Manisa’nın Şehzadeler ilçesinde eski kız arkadaşı Gülnur Kocabaş’ı 28 Mayıs 2020’de av tüfeği öldüren Yusuf Akbulut, 5. kez çıktığı hakim karşısında ağırlaştırılmış müebbet cezasına çarptırılırken, katil zanlısı Akbulut’a tahrik ve iyi hal indirimi de uygulanmadı.

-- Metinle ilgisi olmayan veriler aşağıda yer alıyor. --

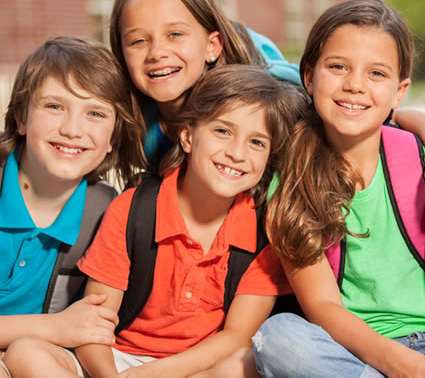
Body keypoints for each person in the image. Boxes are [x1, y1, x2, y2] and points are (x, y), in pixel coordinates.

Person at [4, 64, 295, 378]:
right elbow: (93, 324)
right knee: (25, 351)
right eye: (222, 131)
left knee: (246, 363)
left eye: (257, 143)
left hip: (194, 369)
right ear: (187, 136)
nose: (237, 153)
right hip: (116, 361)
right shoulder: (133, 209)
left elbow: (236, 337)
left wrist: (157, 374)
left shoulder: (264, 233)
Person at [251, 0, 425, 378]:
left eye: (377, 74)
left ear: (400, 90)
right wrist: (404, 365)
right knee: (277, 338)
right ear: (309, 77)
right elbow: (323, 307)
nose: (355, 85)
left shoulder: (418, 154)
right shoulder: (294, 179)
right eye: (338, 67)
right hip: (353, 351)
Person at [0, 36, 147, 378]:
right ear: (21, 117)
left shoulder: (108, 213)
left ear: (113, 138)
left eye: (95, 113)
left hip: (38, 358)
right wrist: (55, 326)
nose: (71, 129)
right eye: (54, 106)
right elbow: (68, 327)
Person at [109, 0, 301, 173]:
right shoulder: (129, 124)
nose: (156, 53)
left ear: (212, 46)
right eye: (138, 41)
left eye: (174, 34)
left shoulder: (270, 114)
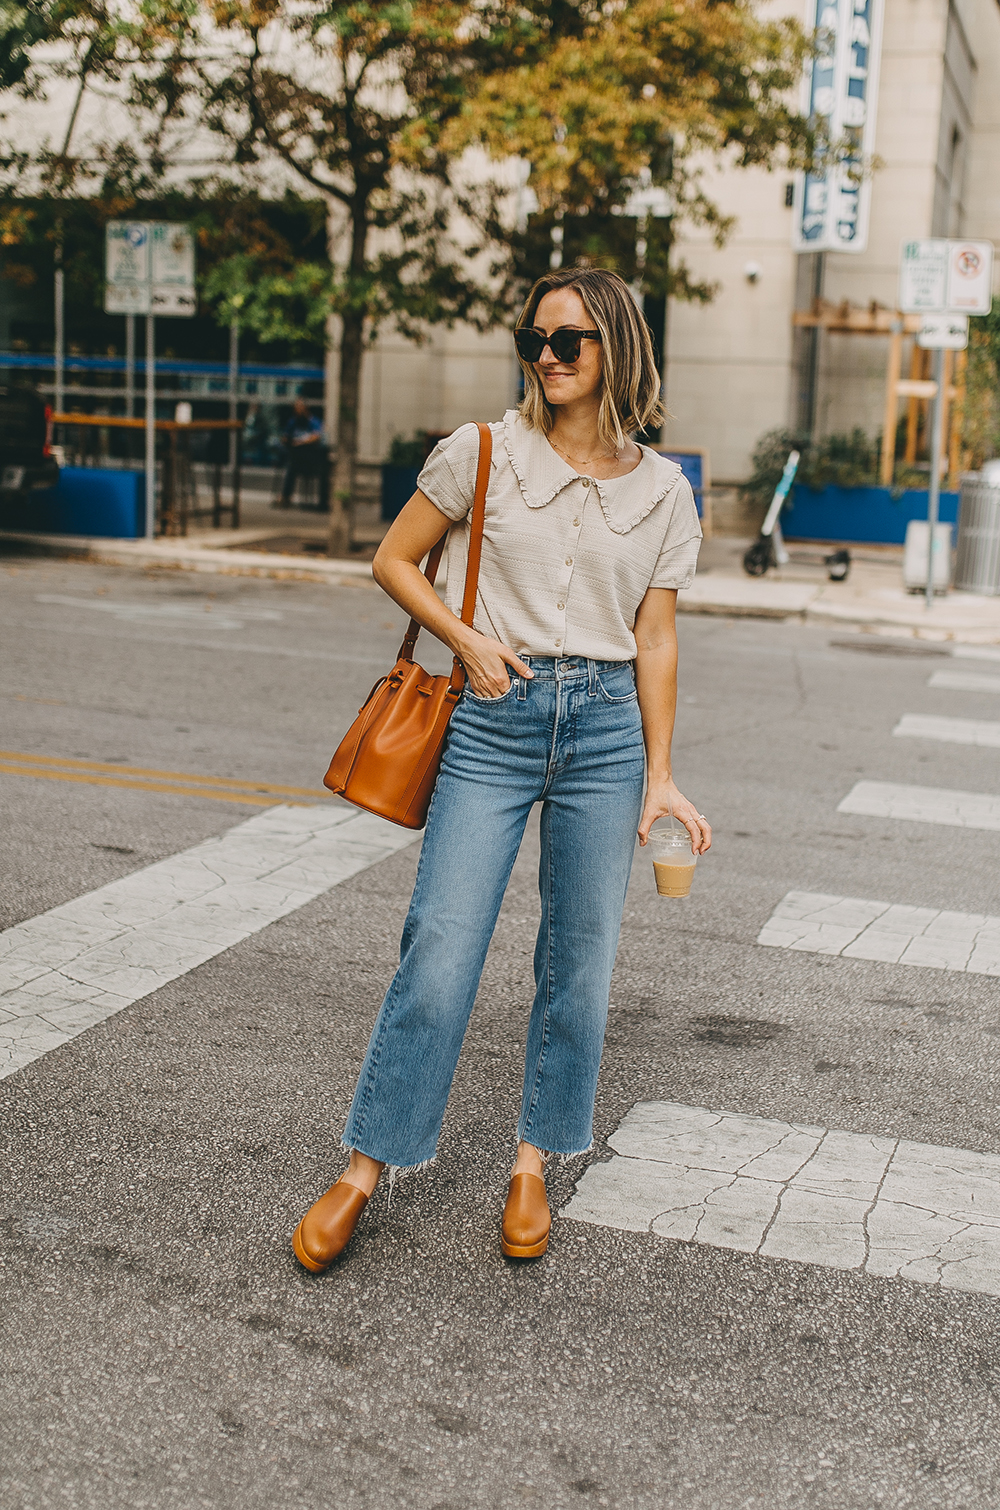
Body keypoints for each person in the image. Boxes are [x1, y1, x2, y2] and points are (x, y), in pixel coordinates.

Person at [292, 266, 712, 1272]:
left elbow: (655, 640)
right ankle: (366, 1164)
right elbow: (395, 559)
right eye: (535, 340)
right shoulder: (481, 453)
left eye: (570, 341)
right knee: (437, 954)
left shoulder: (663, 491)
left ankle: (533, 1160)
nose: (548, 358)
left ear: (619, 347)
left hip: (605, 730)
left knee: (579, 967)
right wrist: (465, 639)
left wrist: (661, 773)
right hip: (490, 716)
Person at [277, 398, 326, 507]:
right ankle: (286, 497)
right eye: (296, 409)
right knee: (291, 468)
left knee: (294, 466)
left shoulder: (313, 421)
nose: (298, 411)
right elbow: (285, 437)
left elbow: (316, 436)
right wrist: (289, 441)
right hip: (296, 460)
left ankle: (321, 503)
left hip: (311, 461)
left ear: (306, 409)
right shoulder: (293, 421)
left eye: (300, 408)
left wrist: (301, 441)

Manisa Organize Sanayi Bölgesi’ndeki elektronik malzeme üretilen fabrikada çalışan Gülnur Kocabaş (22), 28 Mayıs 2020’de sabah saatlerinde işe gitmek için Alaybey Mahallesi’ndeki evinden çıktığı sırada arkasından erkek arkadaşı Yusuf Akbulut (27) seslendi. Sesin geldiği yöne dönen Kocabaş, Akbulut’un pompalı tüfekli saldırısına uğradı. Akbulut’un peş peşe 3 el ateşlediği tüfekten çıkan saçmalar, genç kadının göğsüne isabet etti. Kocabaş, yaşamını yitirirken, Akbulut ise suç aleti tüfekle polise teslim oldu.
Yusuf Akbulut hakkında "tasarlayarak kasten öldürme" suçundan ağırlaştırılmış müebbet hapis cezası istemiyle Manisa 4’üncü Ağır Ceza Mahkemesinde dava açıldı. Davanın 5’inci duruşmasına öldürülen Gülnur Kocabaş’ın babası Eyüp Kocabaş ve avukatı Özgü Türk katıldı. Yusuf Akbulut ise tutuklu bulunduğu Manisa T Tipi Cezaevi’nden SEGBİS yöntemiyle katıldı.

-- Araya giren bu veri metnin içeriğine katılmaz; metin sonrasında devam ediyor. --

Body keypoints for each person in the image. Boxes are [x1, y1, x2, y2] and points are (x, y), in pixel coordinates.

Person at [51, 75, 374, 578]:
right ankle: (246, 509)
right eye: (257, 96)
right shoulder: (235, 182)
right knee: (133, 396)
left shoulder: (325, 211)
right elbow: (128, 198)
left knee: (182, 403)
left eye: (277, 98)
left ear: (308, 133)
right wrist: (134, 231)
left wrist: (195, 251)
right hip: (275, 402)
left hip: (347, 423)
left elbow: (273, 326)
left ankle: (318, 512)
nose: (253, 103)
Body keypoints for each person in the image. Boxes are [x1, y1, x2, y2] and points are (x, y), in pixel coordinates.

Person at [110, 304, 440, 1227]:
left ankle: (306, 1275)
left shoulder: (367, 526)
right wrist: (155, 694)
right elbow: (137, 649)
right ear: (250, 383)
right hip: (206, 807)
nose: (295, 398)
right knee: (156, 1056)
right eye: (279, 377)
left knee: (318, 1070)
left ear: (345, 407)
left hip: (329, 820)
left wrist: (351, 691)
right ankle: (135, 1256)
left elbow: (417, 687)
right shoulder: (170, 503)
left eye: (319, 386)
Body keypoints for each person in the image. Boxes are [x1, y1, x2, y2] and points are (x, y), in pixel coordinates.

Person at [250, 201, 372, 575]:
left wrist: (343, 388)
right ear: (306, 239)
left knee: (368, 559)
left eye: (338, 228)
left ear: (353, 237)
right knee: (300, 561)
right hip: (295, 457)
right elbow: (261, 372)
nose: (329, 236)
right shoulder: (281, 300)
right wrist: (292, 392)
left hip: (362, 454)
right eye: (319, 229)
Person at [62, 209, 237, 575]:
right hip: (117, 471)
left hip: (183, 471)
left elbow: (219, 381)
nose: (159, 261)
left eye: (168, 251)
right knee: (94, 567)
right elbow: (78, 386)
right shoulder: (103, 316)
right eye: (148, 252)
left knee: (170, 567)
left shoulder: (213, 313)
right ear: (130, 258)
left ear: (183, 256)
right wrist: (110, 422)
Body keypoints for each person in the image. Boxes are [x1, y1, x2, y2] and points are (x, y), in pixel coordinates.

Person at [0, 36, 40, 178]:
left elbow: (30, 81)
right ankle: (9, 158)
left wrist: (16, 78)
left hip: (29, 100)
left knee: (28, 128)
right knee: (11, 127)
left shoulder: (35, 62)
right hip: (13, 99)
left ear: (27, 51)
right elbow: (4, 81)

Duruşmada sanık avukatı, savcının mütalaasına karşı beyanlarını yineledi. Yusuf Akbulut’un avukatı ikili arasında 3 yıl süren gönül ilişkisi olduğunu, tasarlayarak öldürmenin gerçekleşmediğini öne sürerek haksız tahrik indirimi uygulanmasını istedi. Sanık Yusuf Akbulut da, mahkemede son sözlerini söyledi. Yusuf Akbulut, “Ben bu yaşıma kadar tek başıma çalıştım, annemi babamı erken yaşta kaybettim. Tüm arzum bir yuva kurmaktı. Gülnur haksızlık yaptı, hakaretler etti. Bu olaydan dolayı çok pişmanım, tasarlayarak yaptığım bir şey değildi. Keşke böyle bir olay yaşanmasaydı” dedi.
Sanık Yusuf Akbulut’un son sözlerinin ardından hakim kararını açıkladı. Gülnur Kocabaş’ı öldüren Yusuf Akbulut’a iyi hal indirimi ve haksız tahrik indirimi uygulanmadan ağırlaştırılmış müebbet hapis cezası verildi.

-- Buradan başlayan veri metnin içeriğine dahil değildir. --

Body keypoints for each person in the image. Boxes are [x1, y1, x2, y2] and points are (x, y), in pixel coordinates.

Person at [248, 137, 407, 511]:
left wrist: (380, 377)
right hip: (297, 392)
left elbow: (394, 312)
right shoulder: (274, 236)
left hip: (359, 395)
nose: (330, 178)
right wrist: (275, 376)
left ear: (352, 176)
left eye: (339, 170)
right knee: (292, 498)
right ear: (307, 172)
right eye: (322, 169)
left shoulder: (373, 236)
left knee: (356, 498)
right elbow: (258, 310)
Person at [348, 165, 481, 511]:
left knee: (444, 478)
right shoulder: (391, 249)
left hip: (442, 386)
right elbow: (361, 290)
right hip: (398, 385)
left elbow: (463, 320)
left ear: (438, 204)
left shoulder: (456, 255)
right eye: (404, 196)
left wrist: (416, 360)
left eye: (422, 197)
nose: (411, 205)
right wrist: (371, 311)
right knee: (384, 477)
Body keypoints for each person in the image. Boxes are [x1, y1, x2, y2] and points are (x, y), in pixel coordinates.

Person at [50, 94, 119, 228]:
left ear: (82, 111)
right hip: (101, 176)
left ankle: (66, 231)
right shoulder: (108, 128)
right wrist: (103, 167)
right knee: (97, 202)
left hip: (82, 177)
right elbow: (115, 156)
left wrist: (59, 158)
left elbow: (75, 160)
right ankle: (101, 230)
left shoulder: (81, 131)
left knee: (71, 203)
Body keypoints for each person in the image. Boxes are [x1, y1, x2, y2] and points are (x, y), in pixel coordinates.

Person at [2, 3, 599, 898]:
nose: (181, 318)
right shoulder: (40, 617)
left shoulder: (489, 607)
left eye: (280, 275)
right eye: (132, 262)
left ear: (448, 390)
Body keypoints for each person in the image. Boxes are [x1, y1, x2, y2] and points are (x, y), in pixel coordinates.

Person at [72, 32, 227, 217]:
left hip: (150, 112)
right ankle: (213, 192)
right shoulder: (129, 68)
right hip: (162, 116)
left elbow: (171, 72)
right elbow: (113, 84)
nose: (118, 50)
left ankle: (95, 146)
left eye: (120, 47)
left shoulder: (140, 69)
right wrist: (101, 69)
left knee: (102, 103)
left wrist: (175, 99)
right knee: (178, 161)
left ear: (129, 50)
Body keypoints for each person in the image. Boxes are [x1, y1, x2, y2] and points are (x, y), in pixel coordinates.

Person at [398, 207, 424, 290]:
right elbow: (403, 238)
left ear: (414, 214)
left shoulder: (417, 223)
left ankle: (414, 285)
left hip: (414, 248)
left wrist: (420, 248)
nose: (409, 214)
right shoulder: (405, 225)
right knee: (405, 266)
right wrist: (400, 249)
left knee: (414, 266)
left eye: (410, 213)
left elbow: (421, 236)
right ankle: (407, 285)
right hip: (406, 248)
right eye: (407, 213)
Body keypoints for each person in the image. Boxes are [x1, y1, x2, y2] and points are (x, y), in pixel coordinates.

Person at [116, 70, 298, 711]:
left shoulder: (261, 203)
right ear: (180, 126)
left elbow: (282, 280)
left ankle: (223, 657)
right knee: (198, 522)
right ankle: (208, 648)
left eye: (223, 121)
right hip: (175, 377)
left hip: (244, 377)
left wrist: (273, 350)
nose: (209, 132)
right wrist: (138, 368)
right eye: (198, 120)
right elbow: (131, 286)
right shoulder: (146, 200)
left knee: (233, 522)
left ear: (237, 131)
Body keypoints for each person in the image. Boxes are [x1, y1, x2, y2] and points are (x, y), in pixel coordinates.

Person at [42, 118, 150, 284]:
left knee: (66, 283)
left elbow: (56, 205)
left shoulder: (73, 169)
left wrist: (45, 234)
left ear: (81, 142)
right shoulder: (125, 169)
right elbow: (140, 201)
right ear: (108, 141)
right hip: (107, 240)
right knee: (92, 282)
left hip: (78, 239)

“Kızımın mezarına daha rahat gidebilirim”
Davanın ardından açıklamalarda bulunan Gülnur Kocabaş’ın babası Eyüp Kocabaş, “Dava bizim şu anda istediğimiz gibi sonuçlandı. Bir üst mahkeme bozmazsa biz karardan memnunuz. Adalet yerini buldu diyebilirim. Artık kızımın mezarına daha rahat gidebilirim. Benim kızım çürüdü, o da içerde çürüsün. Kızımın mezarını daha rahat ziyaret edebilirim” dedi.
“Elimizde emsal olarak tutabileceğimiz bir karar çıktı”
Davada emsal niteliğinde bir karar çıktığını söyleyen Avukat Özgü Türk, “Gerek iddia makamı gerekse mağdur vekilleri olarak bizler olayın tasarlanarak işlendiğini tüm yargılama süreci boyunca üzerinde durduk. Fakat sanık ısrarla olayın tasarlama olmadığını ve tahrike dayalı birdenbire işlenmiş bir cinayet olduğunu söyledi. Tüm savunmalarını bunun üzerine kurdu. Yapılan yargılama sonucu sanık alabileceği en yüksek cezayı aldı. Türk Ceza Kanunları uyarınca ağırlaştırılmış müebbet hapis cezasına çarptırıldı. Gülnur’un kendisini aldattığını, kötü sözler söylediği yönündeki savunmalara mahkeme itibar etmedi. Bu nedenle haksız tahrik indirimi de uygulanmadı. Sadece duruşmadaki hal ve tavırlarının sanığın iyi hali olabileceğine dair bir kanaat getirilmedi. Bu nedenle iyi hal indirimi de uygulanmadı. Kadın cinayetleri açısından bir nebze de olsa içimize su serpebildiğimiz. Elimizde emsal olarak tutabileceğimiz bir karar çıktı. En azından içimizin rahata kavuştuğunu söyleyebiliriz” ifadelerini kullandı.